Planells-Cases Rosa, Vorobeva Viktoriia, Kar Sumanta, Schmitt Franziska W, Schulte Uwe, Schrecker Marina, Hite Richard K, Fakler Bernd, Jentsch Thomas J
Leibniz-Forschungsinstitut für Molekulare Pharmakologie (FMP), Berlin, Germany.
Graduate Program of the Free University Berlin, Berlin, Germany.
Nat Commun. 2025 Apr 1;16(1):3117. doi: 10.1038/s41467-025-58546-3.
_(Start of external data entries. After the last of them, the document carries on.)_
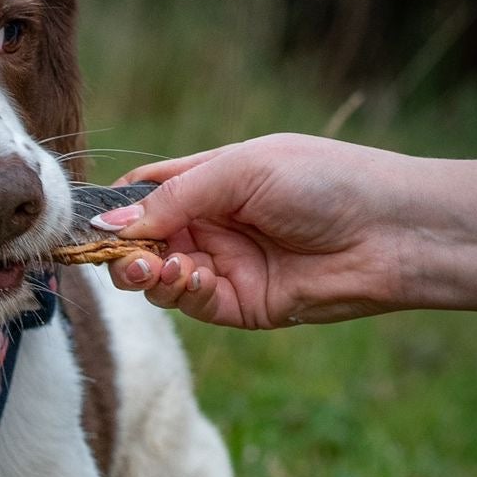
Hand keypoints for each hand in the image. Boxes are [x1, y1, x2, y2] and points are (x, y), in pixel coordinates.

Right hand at [98, 133, 408, 326]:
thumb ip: (174, 198)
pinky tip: (192, 277)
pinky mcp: (243, 305)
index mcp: (210, 181)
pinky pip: (195, 304)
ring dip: (149, 274)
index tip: (85, 222)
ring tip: (157, 268)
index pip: (144, 194)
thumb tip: (110, 224)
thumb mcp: (241, 171)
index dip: (114, 208)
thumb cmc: (325, 181)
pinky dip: (183, 293)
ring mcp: (226, 266)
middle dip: (124, 250)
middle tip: (122, 256)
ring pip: (161, 278)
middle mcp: (212, 225)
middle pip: (143, 242)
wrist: (391, 231)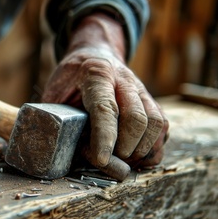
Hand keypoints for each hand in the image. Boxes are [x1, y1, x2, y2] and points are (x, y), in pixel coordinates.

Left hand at [42, 13, 168, 179]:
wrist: (94, 57)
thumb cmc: (70, 81)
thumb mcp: (54, 94)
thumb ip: (56, 119)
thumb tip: (58, 152)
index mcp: (95, 74)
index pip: (105, 108)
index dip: (105, 137)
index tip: (101, 159)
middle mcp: (124, 79)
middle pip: (137, 118)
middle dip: (125, 149)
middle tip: (109, 161)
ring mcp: (142, 90)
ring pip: (156, 123)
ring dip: (142, 151)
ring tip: (124, 161)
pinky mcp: (152, 101)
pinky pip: (163, 127)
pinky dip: (154, 149)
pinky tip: (137, 157)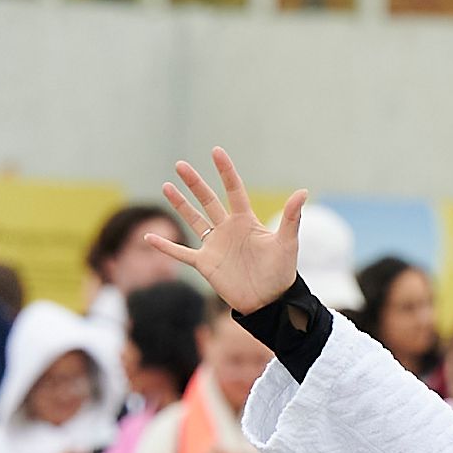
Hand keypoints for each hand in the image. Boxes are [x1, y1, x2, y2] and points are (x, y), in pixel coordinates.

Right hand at [145, 148, 304, 313]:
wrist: (269, 301)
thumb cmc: (281, 272)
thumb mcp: (287, 243)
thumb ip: (291, 218)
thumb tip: (303, 192)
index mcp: (246, 221)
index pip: (233, 190)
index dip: (225, 171)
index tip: (216, 151)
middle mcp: (228, 229)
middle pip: (207, 200)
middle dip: (194, 182)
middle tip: (180, 164)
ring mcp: (215, 245)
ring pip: (193, 219)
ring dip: (180, 204)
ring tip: (167, 186)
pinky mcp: (205, 264)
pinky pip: (181, 252)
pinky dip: (165, 246)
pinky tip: (149, 238)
The function of endosomes critically depends on their ion homeostasis. A crucial role of luminal Cl, in addition to that of H, is increasingly recognized. Both ions are transported by five distinct endolysosomal CLC chloride/proton exchangers. Dysfunction of each of these transporters entails severe disease. Here we identified TMEM9 and TMEM9B as obligatory β-subunits for endosomal ClC-3, ClC-4, and ClC-5. Mice lacking both β-subunits displayed severely reduced levels of all three CLCs and died embryonically or shortly after birth. TMEM9 proteins regulate trafficking of their partners. Surprisingly, they also strongly inhibit CLC ion transport. Tonic inhibition enables the regulation of CLCs and prevents toxic Cl accumulation and swelling of endosomes. Inhibition requires a carboxy-terminal TMEM9 domain that interacts with CLCs at multiple sites. Disease-causing CLCN mutations that weaken inhibition by TMEM9 proteins cause a pathogenic gain of ion transport. Our work reveals the need to suppress, in a regulated manner, endolysosomal chloride/proton exchange. Several aspects of endosomal ion transport must be revised.
内体的功能严重依赖于其离子稳态。除了H⁺外,腔内Cl⁻的关键作用也越来越受到认可。这两种离子都由五种不同的内溶酶体CLC氯化物/质子交换体转运。这些转运蛋白中的每一种功能失调都会导致严重疾病。在这里,我们确定TMEM9和TMEM9B是内体ClC-3、ClC-4和ClC-5的必需β亚基。缺乏这两种β亚基的小鼠所有三种CLC的水平都严重降低,并在胚胎期或出生后不久死亡。TMEM9蛋白调节其伙伴的运输。令人惊讶的是,它们还强烈抑制CLC离子运输。持续性抑制能够调节CLC,并防止内体中有毒的Cl⁻积累和肿胀。抑制需要一个羧基末端的TMEM9结构域,该结构域在多个位点与CLC相互作用。削弱TMEM9蛋白抑制作用的致病CLCN突变会导致离子运输的致病性增加。我们的工作揭示了以一种受调控的方式抑制内溶酶体氯化物/质子交换的必要性。内体离子运输的几个方面必须重新审视。